Als der Wagen vor dem stolzen Herrenhause von Marscourt-Hall hielt, kam Mr. Howard selbst vor die Tür, um die Ankommenden zu empfangen und Ilse aus dem Wagen zu helfen. »Ich danke Ihnen, daß Sie meine Bitte so schnell erfüllt haben,« sagte er halblaut, indem er ihre Hand schüttelte. »Weiß Lady Jane alles und er noch nichts?«

Ilse nickte nur und fragte schnell: »Was sagt Mrs. Harrison dazu?«

»Sie ahnt noch nichts. Bitte, nehmen Sie Harry mit auf Ihr Zimmer, Miß Evelyn kommt dorthin.« Er begrüßte den Knaben, verwies dessen eifrige Fragen, warum er so plötzlich nach ihm geschickt habe, einstweilen zur Ruhe, indem er ihm versprach, ihm nachher alles zu sagen, und schob ihn die Treppe hinauf.
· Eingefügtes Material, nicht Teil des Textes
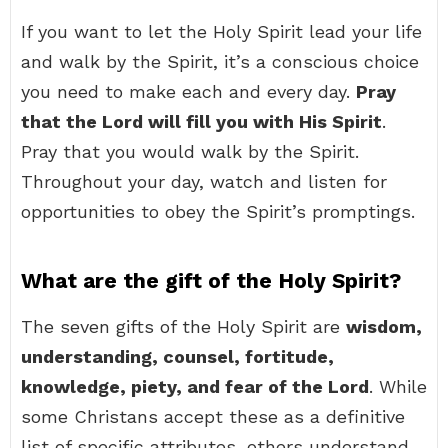
If you want to let the Holy Spirit lead your life
and walk by the Spirit, it’s a conscious choice
you need to make each and every day.
Pray
that the Lord will fill you with His Spirit
.
Pray that you would walk by the Spirit.
Throughout your day, watch and listen for
opportunities to obey the Spirit’s promptings.
What are the gift of the Holy Spirit?
The seven gifts of the Holy Spirit are
wisdom,
understanding, counsel, fortitude,
knowledge, piety, and fear of the Lord
. While
some Christans accept these as a definitive
list of specific attributes, others understand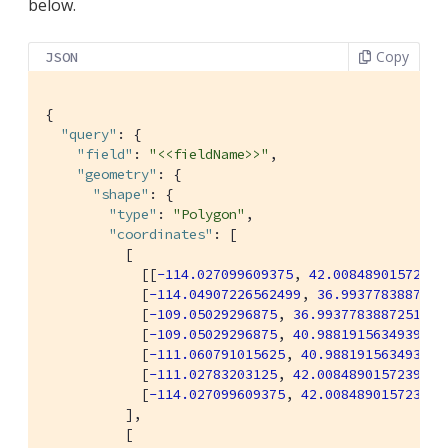
below.
Copy
JSON
{

"query"
: {

"field"
: 
"<<fieldName>>"
,

"geometry"
: {

"shape"
: {

"type"
: 
"Polygon"
,

"coordinates"
: [

          [

            [[
-114.027099609375
, 
42.00848901572399
            [
-114.04907226562499
, 
36.9937783887251
            [
-109.05029296875
, 
36.99377838872517
],

            [
-109.05029296875
, 
40.98819156349393
],

            [
-111.060791015625
, 
40.98819156349393
],
            [
-111.02783203125
, 
42.00848901572399
],

            [
-114.027099609375
, 
42.00848901572399
]]
          ],

          [
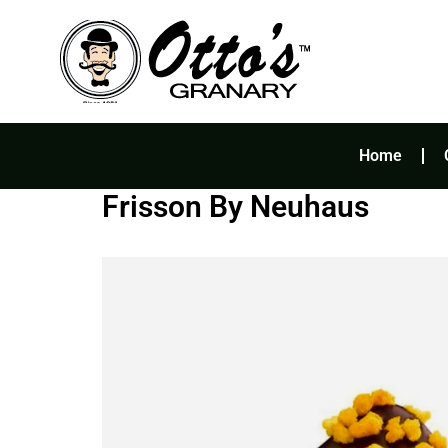
Skip
to
content
Home
Frisson By Neuhaus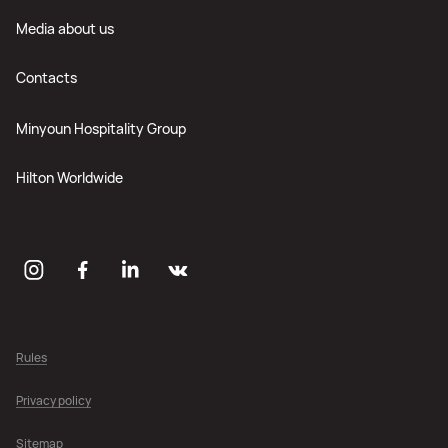
Media about us
Contacts
Minyoun Hospitality Group
Hilton Worldwide
Rules
Privacy policy
Sitemap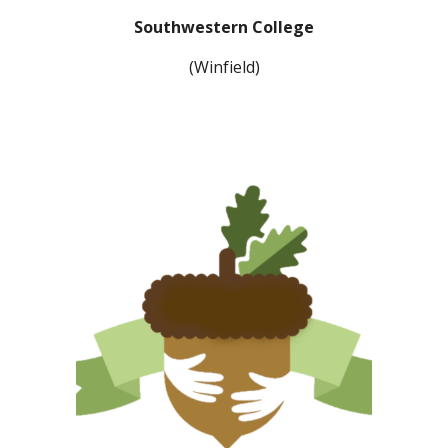
Southwestern College
(Winfield)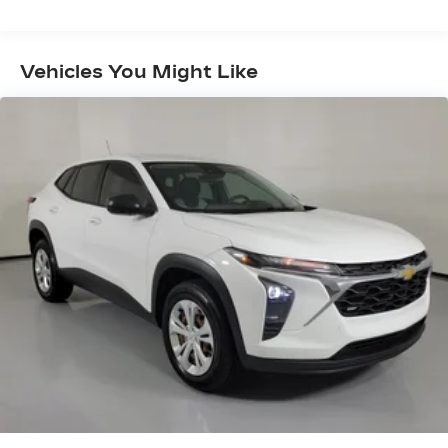
means to be a valued customer of the Tom
Peacock Family today. Vehicle pricing does not
include sales tax, title and registration. Please see
Vehicles You Might Like
dealer for details.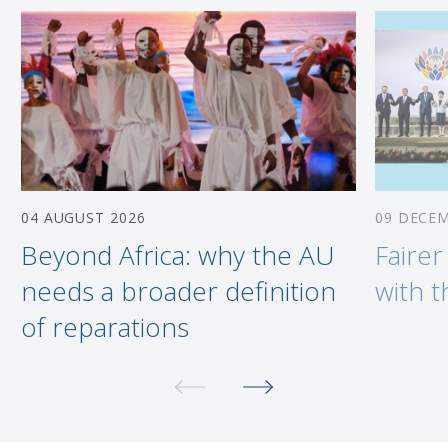
04 AUGUST 2026
09 DECE
Beyond Africa: why the AU
Fairer
needs a broader definition
with 
of reparations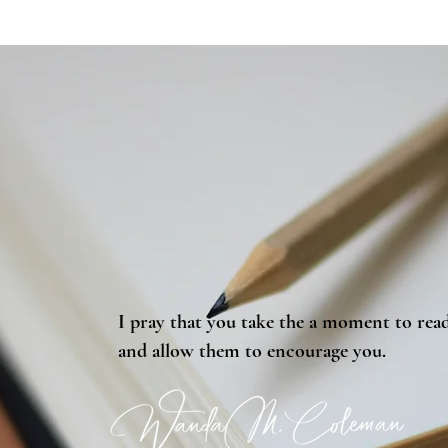
I pray that you take the a moment to read
and allow them to encourage you.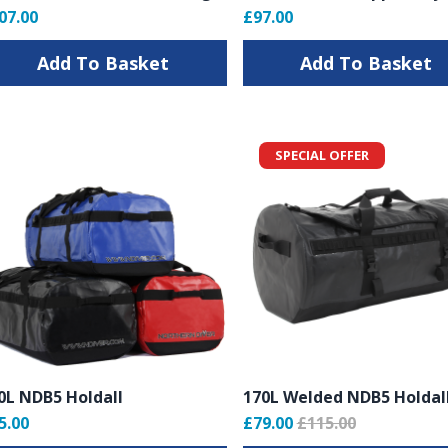
07.00
£97.00
Add To Basket
Add To Basket
SPECIAL OFFER
0L NDB5 Holdall
170L Welded NDB5 Holdal
5.00
£79.00
£115.00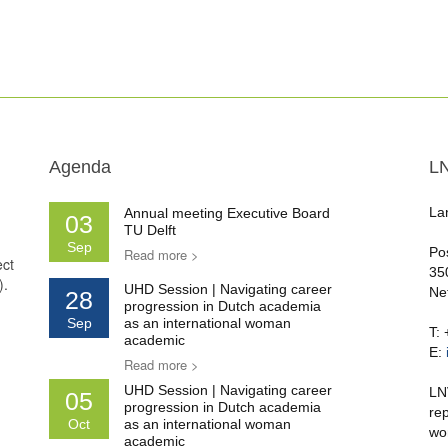
Agenda
L
La
Annual meeting Executive Board
03
TU Delft
Sep
Po
Read more >
ect
35
).
UHD Session | Navigating career
Ne
28
progression in Dutch academia
Sep
as an international woman
T:
academic
E:
Read more >
UHD Session | Navigating career
LN
05
progression in Dutch academia
re
Oct
as an international woman
wo
academic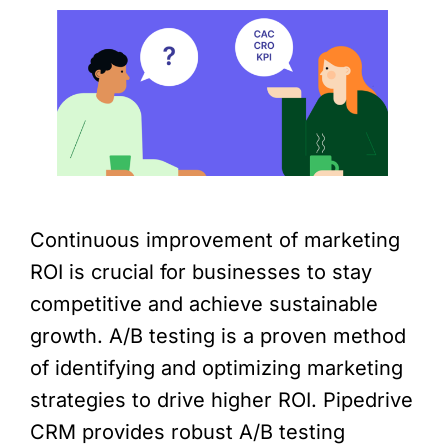
Continuous improvement of marketing
ROI is crucial for businesses to stay
competitive and achieve sustainable
growth. A/B testing is a proven method
of identifying and optimizing marketing
strategies to drive higher ROI. Pipedrive
CRM provides robust A/B testing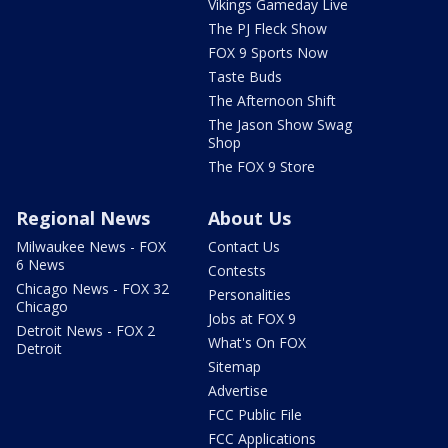
Vikings Gameday Live
The PJ Fleck Show
FOX 9 Sports Now
Taste Buds
The Afternoon Shift
The Jason Show Swag
Shop
The FOX 9 Store
Regional News
About Us
Milwaukee News - FOX
Contact Us
6 News
Contests
Chicago News - FOX 32
Personalities
Chicago
Jobs at FOX 9
Detroit News - FOX 2
What's On FOX
Detroit
Sitemap
Advertise
FCC Public File
FCC Applications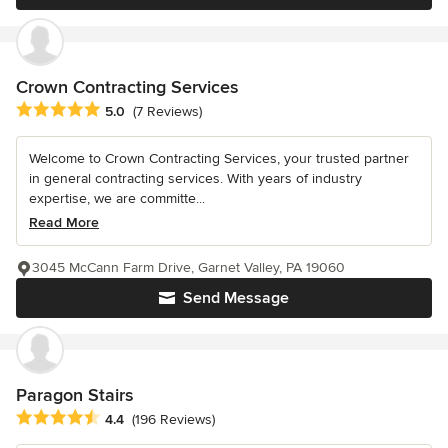
Crown Contracting Services
Average rating: 5 out of 5 stars
5.0
(7 Reviews)
Welcome to Crown Contracting Services, your trusted partner
in general contracting services. With years of industry
expertise, we are committe...
Read More
3045 McCann Farm Drive, Garnet Valley, PA 19060
Send Message
Paragon Stairs
Average rating: 4.4 out of 5 stars
4.4
(196 Reviews)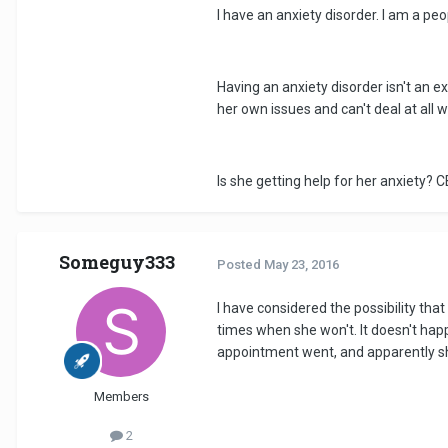
I have an anxiety disorder. I am a pe
Having an anxiety disorder isn't an 
her own issues and can't deal at all w
Is she getting help for her anxiety?
Someguy333
Posted
May 23, 2016
I have considered the possibility that
times when she won't. It doesn't happe
appointment went, and apparently she
Members
2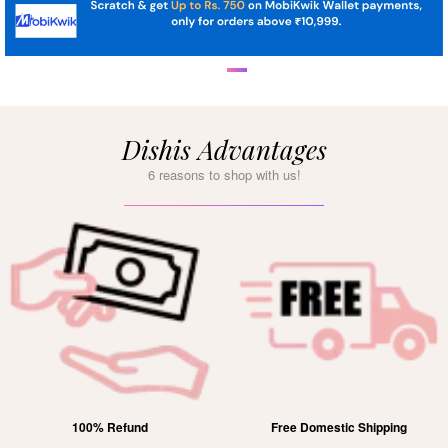
Dishis Advantages
6 reasons to shop with us!
100% Refund
Free Domestic Shipping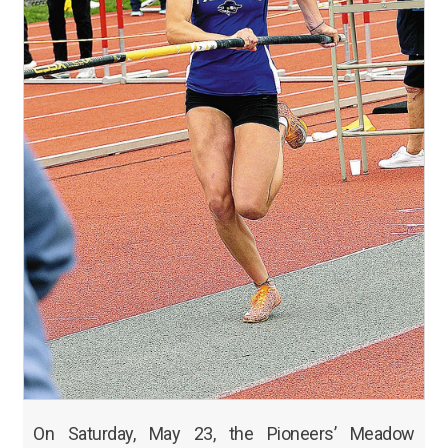
On Saturday, May 23, the Pioneers’ Meadow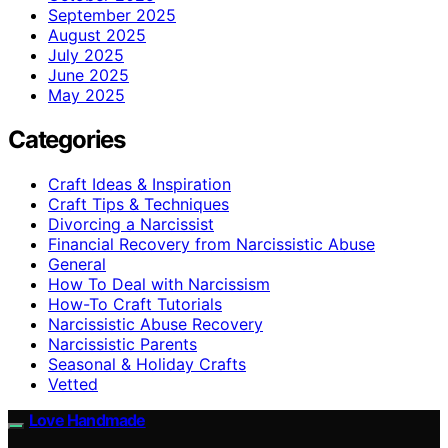
September 2025
August 2025
July 2025
June 2025
May 2025
Categories
Craft Ideas & Inspiration
Craft Tips & Techniques
Divorcing a Narcissist
Financial Recovery from Narcissistic Abuse
General
How To Deal with Narcissism
How-To Craft Tutorials
Narcissistic Abuse Recovery
Narcissistic Parents
Seasonal & Holiday Crafts
Vetted
Love Handmade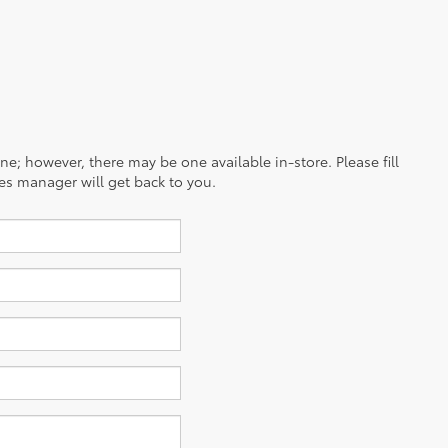
ine; however, there may be one available in-store. Please fill
es manager will get back to you.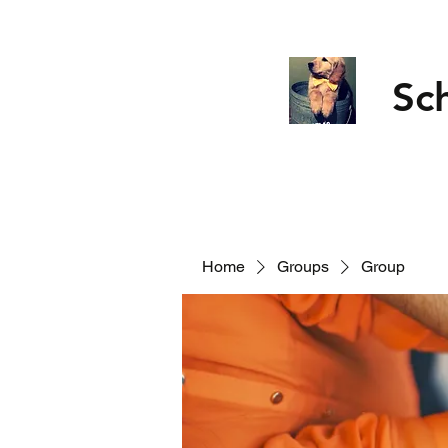
Sc
Home
Groups
Group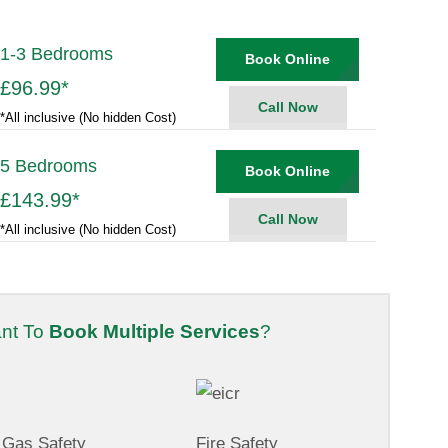
1-3 Bedrooms
Book Online
£96.99
*
Call Now
*All inclusive (No hidden Cost)
5 Bedrooms
Book Online
£143.99
*
Call Now
*All inclusive (No hidden Cost)
nt To
Book Multiple Services
?
Gas Safety
Fire Safety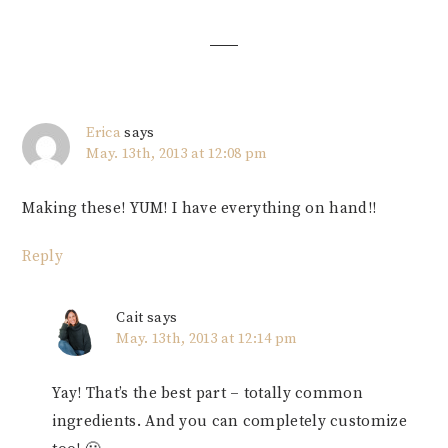
Interactions
Erica
says
May. 13th, 2013 at 12:08 pm
Making these! YUM! I have everything on hand!!
Reply
Cait
says
May. 13th, 2013 at 12:14 pm
Yay! That’s the best part – totally common
ingredients. And you can completely customize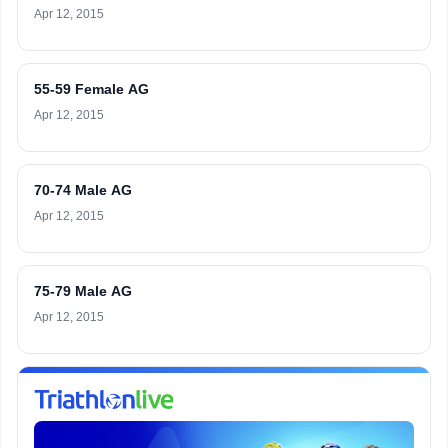
Apr 12, 2015
55-59 Female AG
Apr 12, 2015
70-74 Male AG
Apr 12, 2015
75-79 Male AG
Apr 12, 2015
Ilse hatte kaum Zeit gehabt, Hut und Mantel abzulegen und Harrys üppige blonde Locken zu ordnen, als sie die Tür im Nebenzimmer öffnen hörte; schnell eilte sie der Eintretenden entgegen und schloß Miß Harrison in ihre Arme. »Liebe Evelyn!« rief sie unter Lachen und Tränen, »habe ich nicht recht gehabt? Hat Gott es nicht wunderbar gut gemacht?«

Die andere antwortete nur durch eine stumme Liebkosung. »Wo ist er?« fragte sie mit vor Aufregung zitternder Stimme.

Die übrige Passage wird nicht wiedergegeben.